Pendant des siècles, un parchemin médiéval semblait ne contenir qu’un texte religieux. Des analyses aux rayons X révèlent pourtant, sous cette écriture, un fragment d’un catalogue d’étoiles attribué à Hipparque, éclairant l’histoire de l’astronomie antique et la cartographie du ciel.

Le Codex Climaci Rescriptus, un palimpseste médiéval qui dissimule un texte scientifique grec
À première vue, le Codex Climaci Rescriptus ressemble à un simple manuscrit religieux en syriaque. Pourtant, ce document appartient à la catégorie des palimpsestes. Ainsi, les scribes grattent l’écriture initiale afin de réutiliser le parchemin pour un nouveau texte.
Au Moyen Âge, le parchemin coûte cher et reste difficile à produire. Par conséquent, les copistes recyclent souvent d’anciens manuscrits pour économiser ce support précieux. Toutefois, ce geste pratique efface parfois des œuvres antiques majeures, notamment des textes scientifiques et philosophiques aujourd’hui presque disparus.
Des rayons X du synchrotron révèlent l’encre grecque et les coordonnées d’étoiles effacées
Pour explorer ce manuscrit, les chercheurs utilisent un synchrotron. En effet, cette installation scientifique accélère des électrons et produit des rayons X très puissants. Ainsi, l’appareil peut analyser la composition des encres sans abîmer le parchemin ni toucher aux couches d’écriture visibles.
Chaque encre possède une signature chimique différente. Par exemple, l’écriture médiévale contient surtout du fer. En revanche, le texte grec plus ancien laisse une trace riche en calcium. Grâce à cette différence, les scientifiques cartographient les éléments et font apparaître les lettres dissimulées.
Les premiers scans révèlent plusieurs lignes en grec ancien. Notamment, certaines mentionnent la constellation du Verseau et décrivent des étoiles brillantes. De plus, les fragments montrent des coordonnées célestes très précises, établies à une époque où les astronomes observent le ciel uniquement à l’œil nu.
Les coordonnées retrouvées montrent la précision des observations célestes d’Hipparque
L’astronome grec Hipparque, actif au IIe siècle avant notre ère, joue un rôle central dans l’histoire de l’astronomie scientifique.
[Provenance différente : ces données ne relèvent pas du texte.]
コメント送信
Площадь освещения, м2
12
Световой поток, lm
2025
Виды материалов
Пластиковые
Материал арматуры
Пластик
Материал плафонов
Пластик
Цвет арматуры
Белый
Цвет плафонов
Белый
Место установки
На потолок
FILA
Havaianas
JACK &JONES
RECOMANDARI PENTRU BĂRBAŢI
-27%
En effet, il entreprend l’une des premières tentatives connues pour cataloguer les étoiles et organiser le ciel selon des coordonnées mesurées.
Les fragments retrouvés montrent une précision remarquable. Pourtant, Hipparque observe les astres sans télescope ni instruments modernes. Ainsi, il utilise des repères géométriques et mesure les positions des étoiles avec une méthode rigoureuse qui impressionne encore les chercheurs.
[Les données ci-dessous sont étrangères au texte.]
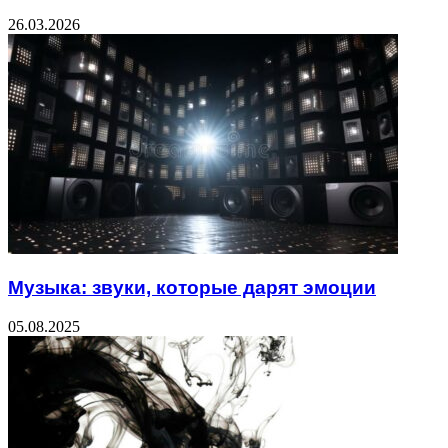
26.03.2026
Музыка: звуки, которые дарят эмоции
05.08.2025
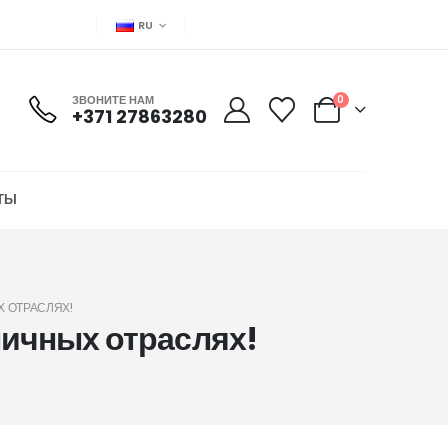
RU
ЗВОНИТЕ НАМ
0
+371 27863280
ТЫ
 ОТРАСЛЯХ!
личных отраслях!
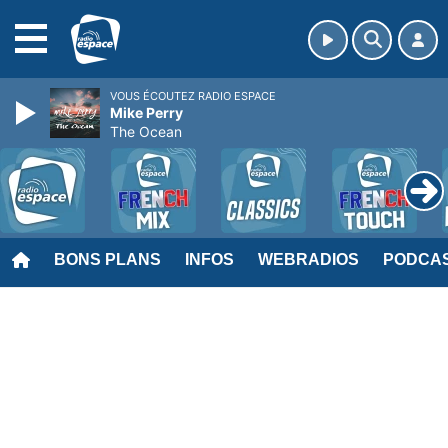
MENU
VOUS ÉCOUTEZ RADIO ESPACE
Mike Perry
The Ocean
BONS PLANS
INFOS
WEBRADIOS
PODCA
Par conséquent, ces données constituent peut-être l’un des plus anciens exemples de cartographie du ciel fondée sur des mesures. Elles montrent aussi que les savants de l’Antiquité développent déjà une démarche scientifique structurée pour comprendre l’organisation du firmament.
Les nouveaux fragments éclairent les liens entre Hipparque et le catalogue d’étoiles de Ptolémée
La découverte relance un débat ancien chez les historiens des sciences. En effet, certains soupçonnent depuis longtemps Claude Ptolémée, auteur de l’Almageste, d’avoir utilisé des observations réalisées auparavant par Hipparque pour construire son propre catalogue d’étoiles.
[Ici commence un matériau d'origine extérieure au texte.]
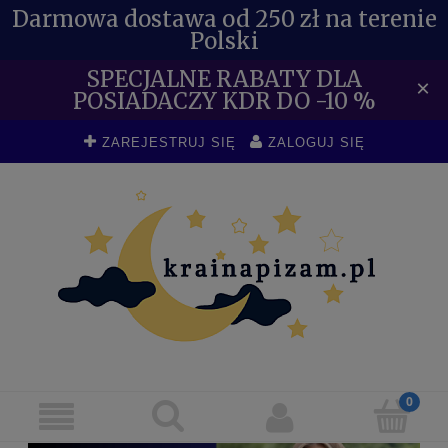
Darmowa dostawa od 250 zł na terenie
Polski
SPECJALNE RABATY DLA
×
POSIADACZY KDR DO -10 %
ZAREJESTRUJ SIĘ
ZALOGUJ SIĘ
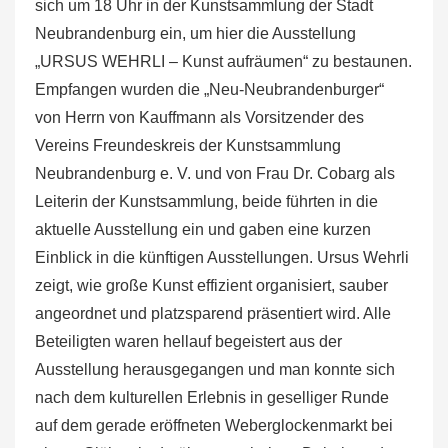
sich um 18 Uhr in der Kunstsammlung der Stadt
Neubrandenburg ein, um hier die Ausstellung
„URSUS WEHRLI – Kunst aufräumen“ zu bestaunen.
Empfangen wurden die „Neu-Neubrandenburger“
von Herrn von Kauffmann als Vorsitzender des
Vereins Freundeskreis der Kunstsammlung
Neubrandenburg e. V. und von Frau Dr. Cobarg als
Leiterin der Kunstsammlung, beide führten in die
aktuelle Ausstellung ein und gaben eine kurzen
Einblick in die künftigen Ausstellungen. Ursus Wehrli
zeigt, wie große Kunst effizient organisiert, sauber
angeordnet und platzsparend präsentiert wird. Alle
Beteiligten waren hellauf begeistert aus der
Ausstellung herausgegangen und man konnte sich
nach dem kulturellen Erlebnis in geselliger Runde
auf dem gerade eröffneten Weberglockenmarkt bei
Les coordonnées retrouvées offrent alors un point de comparaison inédit. Ainsi, en étudiant ces données, les chercheurs peuvent mesurer les ressemblances et les écarts avec les tables astronomiques de Ptolémée. Les premiers résultats suggèrent donc une influence réelle, mais aussi un travail original.
Enfin, le Codex Climaci Rescriptus reste loin d’avoir livré tous ses secrets. Pour l’instant, les scientifiques ont étudié seulement quelques pages du manuscrit. Or, le codex compte près de deux cents feuillets dispersés dans plusieurs collections, et d’autres fragments pourraient encore révéler des données astronomiques antiques.